Via-se à beira da piscina da bela casa num bairro elegante do Rio: louraça, gostosíssima, delgada, tipo grandona, 22 saudáveis aninhos, cabelos encaracolados, louríssimos, pescoço longo, muito bonito, elegante, cabeça proporcional, suavemente oblonga, mas, admitamos, meio burrinha, porque ninguém é perfeito, mas aqui, basta que seja gostosa, e ela repousava, preguiçosa e plácida, na coxa direita, peluda e máscula, do belo rapaz também de 22 anos, lindo, o qual, segundo os maledicentes, também amava rapazes, como Sócrates e os pitboys, ou seja, bem mais do que recomenda a moral e os bons costumes. Ele, na dele, nem é com ele. Nem com ela. Deixava-a apenas ali a estar como estava, e lia uma revista qualquer, porque ela, infelizmente, não podia ler: era cega de nascença. O que também pouco deve importar, embora nem todos gostem de ceguinhas, porque a nossa, como a maioria outras, ressalvadas as exceções de praxe, além de gostosíssima, com 22 saudáveis aninhos, não nasceu privada de sentidos outros.
Na revista, que lia, com vívido interesse, o belo rapaz, alguém tinha escrito algo mais ou menos assim: ...A grande sacada deste site de contos eróticos , além da dinâmica extraordinária publicar, ler, votar, comentar é que permite todo tipo de comentário, sem qualquer censura. Isto leva alguns leitores mais assíduos destacarem-se como comentaristas.
Uma minoria, porém, protegida pelo anonimato e pela saudável liberdade, faz dos seus comentários uma curiosíssima válvula de escape de fobias e frustrações. Destacam-se dentre os mais radicais os homofóbicos e os cornofóbicos, estes últimos avessos a cornos, evidentemente.
Embora minoria, os homofóbicos e cornofóbicos são leitores e comentaristas mais ativos, e presentam traços comuns curiosos e contraditórios, merecedores de atenção. São os mais ávidos leitores dos textos cuja temática envolvam suas fobias. Não raro, associam o corno ao homossexual, com ilações conceitualmente frágeis, fundadas em preconceitos.
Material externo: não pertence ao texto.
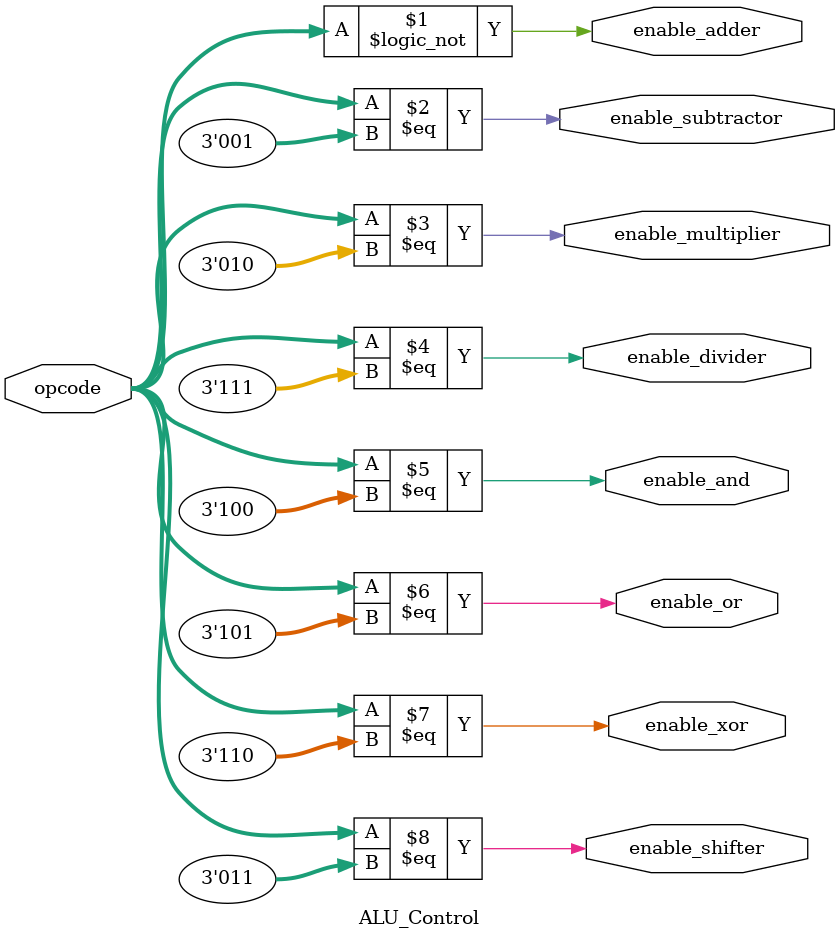
<source format=v>
module ALU_Control(
    input wire [2:0] opcode,
    output wire enable_adder,
    output wire enable_subtractor,
    output wire enable_multiplier,
    output wire enable_divider,
    output wire enable_and,
    output wire enable_or,
    output wire enable_xor,
    output wire enable_shifter
);

    // Decode the opcode to enable signals
    assign enable_adder = (opcode == 3'b000);
    assign enable_subtractor = (opcode == 3'b001);
    assign enable_multiplier = (opcode == 3'b010);
    assign enable_divider = (opcode == 3'b111);
    assign enable_and = (opcode == 3'b100);
    assign enable_or = (opcode == 3'b101);
    assign enable_xor = (opcode == 3'b110);
    assign enable_shifter = (opcode == 3'b011);

endmodule
</source>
Outra evidência é abaixa capacidade intelectual da maioria desta minoria, e pela má qualidade e o próprio conteúdo dos textos dos comentários.
Uma autora, que a esta subscreve, publicou recentemente alguns textos no site e percebeu a importância desses leitores/comentaristas, porque apesar de revelarem o que há de pior na sociedade em termos de intolerância, oferecem farto e rico material para as próprias estórias, principalmente para a composição de tipos.
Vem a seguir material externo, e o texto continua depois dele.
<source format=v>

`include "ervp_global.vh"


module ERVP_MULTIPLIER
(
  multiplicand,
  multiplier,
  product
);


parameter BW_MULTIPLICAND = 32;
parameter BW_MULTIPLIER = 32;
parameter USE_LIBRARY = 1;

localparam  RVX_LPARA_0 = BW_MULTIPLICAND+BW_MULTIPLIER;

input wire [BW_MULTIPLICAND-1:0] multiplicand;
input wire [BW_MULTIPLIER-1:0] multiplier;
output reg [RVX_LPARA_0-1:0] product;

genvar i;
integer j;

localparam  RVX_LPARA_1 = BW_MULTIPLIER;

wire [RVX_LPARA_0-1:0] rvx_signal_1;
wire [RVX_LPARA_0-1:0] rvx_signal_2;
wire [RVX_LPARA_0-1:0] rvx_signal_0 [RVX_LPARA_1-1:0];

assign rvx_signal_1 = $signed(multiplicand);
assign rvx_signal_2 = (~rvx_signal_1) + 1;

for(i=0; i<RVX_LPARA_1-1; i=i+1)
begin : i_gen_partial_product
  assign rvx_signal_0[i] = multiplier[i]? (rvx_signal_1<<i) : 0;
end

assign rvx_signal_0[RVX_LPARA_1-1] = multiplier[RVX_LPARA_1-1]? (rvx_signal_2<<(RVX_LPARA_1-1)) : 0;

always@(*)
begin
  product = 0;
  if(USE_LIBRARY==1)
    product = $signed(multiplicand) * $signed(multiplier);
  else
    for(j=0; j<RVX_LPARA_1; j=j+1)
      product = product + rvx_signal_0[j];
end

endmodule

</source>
Desafiando a si mesma a autora, repita-se, que a esta subscreve, publicou recentemente no site o conto Cínica, no qual construiu um corno atormentado, narrativa em primeira pessoa, para saber-se capaz de emprestar verossimilhança a um personagem masculino. Introduziu taras absurdas e repugnantes, num texto propositadamente entrecortado, repleto de interpolações e difícil fluidez. Ainda que tenha indicado ser ela, autora, do sexo feminino, os comentários, todos ofensivos, foram dirigidos a um autor, claro, homossexual. Uma outra característica interessante dos comentários é que, ao contrário da maioria, estes são muitos curtos, apenas ofensas, a sugerir uma certa intimidação diante da propositada formatação do texto. A Autora, satisfeita, revela: Consegui exatamente o que queria: pensar como um homem, criar um corno verossímil, e repugnar, num texto denso, avidamente lido pelos comentaristas mais fóbicos, seguramente meus futuros e mais assíduos consumidores.
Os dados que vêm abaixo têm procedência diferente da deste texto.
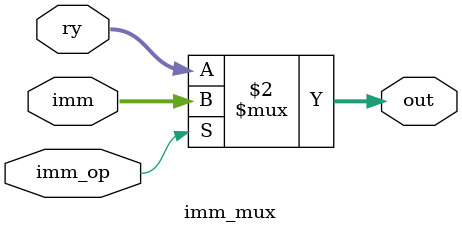
<source format=v>
`timescale 1ns / 1ps


module imm_mux(
    input imm_op,
    input [7:0]ry,
    input [7:0]imm,
    output [7:0]out
);

    assign out = (imm_op == 1'b1) ? imm : ry;
endmodule
</source>
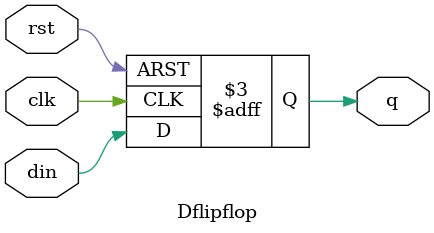
<source format=v>
`timescale 1ns / 1ps


module Dflipflop(din, clk, rst, q);
    input din, clk, rst;
    output reg q;
    
    always @(posedge clk or posedge rst)
    begin
        if(rst==1)
            q<=0;
        else
            q<=din;
    end
    
endmodule

</source>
Enquanto isso, na piscina, o rapaz fechou a revista assim que viu um outro aproximar-se com seu corpo apolíneo, moreno, queimado de sol, olhar e sorriso cúmplice, de amor e desejo. A lourinha, coitada, ceguinha, de 22 anos, que repousava placidamente na coxa peluda do primeiro rapaz, deu sinal de vida e começou a inchar e ficar mais grandona e cabeçuda, desproporcional. Os dois beijaram-se na boca, um beijo longo e molhado, e entraram na casa, onde amaram-se até o sol se pôr. A loirinha rapaz, que para foder não precisa enxergar porque pênis é cego mesmo, e, até prova em contrário, não existe nenhuma mulher neste texto além da autora, ela, a lourinha, novamente repousava, agora na outra coxa, a esquerda, murcha, cansadinha, de tanto entrar e sair do rabo do segundo rapaz, ambos lindos de morrer, dormindo abraçados, como uns anjinhos de uma pintura, digamos, renascentista. Fim. Se não conseguiu entender. Comece de novo.